----- Task input -----

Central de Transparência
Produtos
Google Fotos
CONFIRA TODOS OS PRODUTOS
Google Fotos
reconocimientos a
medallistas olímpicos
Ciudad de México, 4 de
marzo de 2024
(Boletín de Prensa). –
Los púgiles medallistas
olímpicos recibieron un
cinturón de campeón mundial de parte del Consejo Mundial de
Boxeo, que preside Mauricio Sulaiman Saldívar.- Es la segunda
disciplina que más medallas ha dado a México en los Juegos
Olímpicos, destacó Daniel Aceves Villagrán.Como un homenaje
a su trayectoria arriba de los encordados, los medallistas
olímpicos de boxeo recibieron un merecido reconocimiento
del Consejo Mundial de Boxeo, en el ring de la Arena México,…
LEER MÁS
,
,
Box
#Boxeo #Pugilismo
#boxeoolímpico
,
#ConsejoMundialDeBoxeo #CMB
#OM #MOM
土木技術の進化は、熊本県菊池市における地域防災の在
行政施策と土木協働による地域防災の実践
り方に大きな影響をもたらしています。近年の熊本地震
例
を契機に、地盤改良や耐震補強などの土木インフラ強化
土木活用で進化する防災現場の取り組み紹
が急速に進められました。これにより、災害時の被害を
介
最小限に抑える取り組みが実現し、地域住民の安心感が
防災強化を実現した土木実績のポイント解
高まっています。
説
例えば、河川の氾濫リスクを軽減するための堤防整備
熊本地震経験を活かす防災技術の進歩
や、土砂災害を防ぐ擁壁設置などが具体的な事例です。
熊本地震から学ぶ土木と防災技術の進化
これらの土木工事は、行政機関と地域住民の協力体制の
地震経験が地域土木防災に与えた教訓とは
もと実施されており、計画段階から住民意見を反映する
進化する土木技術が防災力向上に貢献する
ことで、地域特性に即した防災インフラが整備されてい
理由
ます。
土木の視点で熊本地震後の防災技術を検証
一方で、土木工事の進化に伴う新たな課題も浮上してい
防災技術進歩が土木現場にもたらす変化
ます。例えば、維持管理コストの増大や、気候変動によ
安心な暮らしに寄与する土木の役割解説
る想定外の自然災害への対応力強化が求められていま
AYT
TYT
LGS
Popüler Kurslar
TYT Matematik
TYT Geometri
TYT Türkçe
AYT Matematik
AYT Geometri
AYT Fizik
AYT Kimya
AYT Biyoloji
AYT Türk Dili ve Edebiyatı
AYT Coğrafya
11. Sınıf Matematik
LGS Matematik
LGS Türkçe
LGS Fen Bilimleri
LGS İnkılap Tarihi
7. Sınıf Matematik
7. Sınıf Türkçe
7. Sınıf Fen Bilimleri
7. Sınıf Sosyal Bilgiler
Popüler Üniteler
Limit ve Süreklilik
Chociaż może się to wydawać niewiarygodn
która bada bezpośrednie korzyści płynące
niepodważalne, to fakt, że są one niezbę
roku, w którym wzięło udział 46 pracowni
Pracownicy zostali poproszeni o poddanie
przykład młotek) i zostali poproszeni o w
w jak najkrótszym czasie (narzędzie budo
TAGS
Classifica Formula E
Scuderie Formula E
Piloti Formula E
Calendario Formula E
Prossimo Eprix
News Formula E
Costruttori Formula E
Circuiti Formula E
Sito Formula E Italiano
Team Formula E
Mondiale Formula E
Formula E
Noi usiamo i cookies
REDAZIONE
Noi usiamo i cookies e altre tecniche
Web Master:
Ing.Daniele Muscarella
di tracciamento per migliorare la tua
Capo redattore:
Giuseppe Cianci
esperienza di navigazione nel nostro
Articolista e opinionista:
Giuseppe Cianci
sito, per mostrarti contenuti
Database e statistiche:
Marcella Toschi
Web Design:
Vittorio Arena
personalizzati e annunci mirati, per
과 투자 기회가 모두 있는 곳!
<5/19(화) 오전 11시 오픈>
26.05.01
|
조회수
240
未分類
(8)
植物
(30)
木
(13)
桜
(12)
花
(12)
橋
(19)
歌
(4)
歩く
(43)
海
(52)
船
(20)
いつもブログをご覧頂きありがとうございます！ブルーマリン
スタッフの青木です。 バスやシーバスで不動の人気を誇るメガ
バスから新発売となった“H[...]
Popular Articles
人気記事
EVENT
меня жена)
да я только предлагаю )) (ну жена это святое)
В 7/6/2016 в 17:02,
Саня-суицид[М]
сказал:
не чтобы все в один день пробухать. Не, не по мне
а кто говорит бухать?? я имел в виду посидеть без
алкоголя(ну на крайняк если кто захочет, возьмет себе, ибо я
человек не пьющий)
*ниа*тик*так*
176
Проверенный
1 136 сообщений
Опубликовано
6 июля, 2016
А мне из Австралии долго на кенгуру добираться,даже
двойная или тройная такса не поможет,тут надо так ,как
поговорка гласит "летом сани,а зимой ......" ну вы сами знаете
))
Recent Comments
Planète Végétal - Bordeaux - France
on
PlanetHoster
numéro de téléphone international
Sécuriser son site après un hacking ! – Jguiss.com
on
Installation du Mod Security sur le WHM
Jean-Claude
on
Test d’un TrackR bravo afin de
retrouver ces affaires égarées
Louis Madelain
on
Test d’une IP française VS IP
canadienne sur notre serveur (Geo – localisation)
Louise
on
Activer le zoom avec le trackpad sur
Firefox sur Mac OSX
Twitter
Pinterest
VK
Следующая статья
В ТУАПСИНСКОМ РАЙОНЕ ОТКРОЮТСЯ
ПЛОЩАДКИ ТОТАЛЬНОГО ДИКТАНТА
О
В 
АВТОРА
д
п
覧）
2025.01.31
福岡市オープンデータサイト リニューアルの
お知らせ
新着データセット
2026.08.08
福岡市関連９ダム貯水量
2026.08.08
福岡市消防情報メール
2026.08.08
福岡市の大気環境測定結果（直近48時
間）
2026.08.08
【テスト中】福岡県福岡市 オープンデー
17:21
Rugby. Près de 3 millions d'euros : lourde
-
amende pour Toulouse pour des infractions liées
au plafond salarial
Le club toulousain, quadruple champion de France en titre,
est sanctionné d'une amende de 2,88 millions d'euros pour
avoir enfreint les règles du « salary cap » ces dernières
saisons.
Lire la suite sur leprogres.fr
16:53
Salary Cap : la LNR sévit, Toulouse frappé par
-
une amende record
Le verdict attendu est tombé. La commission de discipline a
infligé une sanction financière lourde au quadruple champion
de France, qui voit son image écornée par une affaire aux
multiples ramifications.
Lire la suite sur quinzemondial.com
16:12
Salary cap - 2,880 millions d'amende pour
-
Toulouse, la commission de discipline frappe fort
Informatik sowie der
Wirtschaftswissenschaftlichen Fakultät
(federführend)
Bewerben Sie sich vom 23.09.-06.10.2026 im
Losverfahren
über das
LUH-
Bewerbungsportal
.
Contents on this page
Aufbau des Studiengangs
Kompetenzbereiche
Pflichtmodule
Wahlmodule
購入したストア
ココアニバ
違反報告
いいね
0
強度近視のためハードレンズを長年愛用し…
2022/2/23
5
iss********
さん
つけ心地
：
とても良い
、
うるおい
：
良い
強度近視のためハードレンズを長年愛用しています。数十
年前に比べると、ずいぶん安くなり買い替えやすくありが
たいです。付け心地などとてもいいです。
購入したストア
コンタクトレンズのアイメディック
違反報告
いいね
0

-----

* Task item:
Give only the number of lines in the entries above that contain the string "recibieron".

* Answer section:
2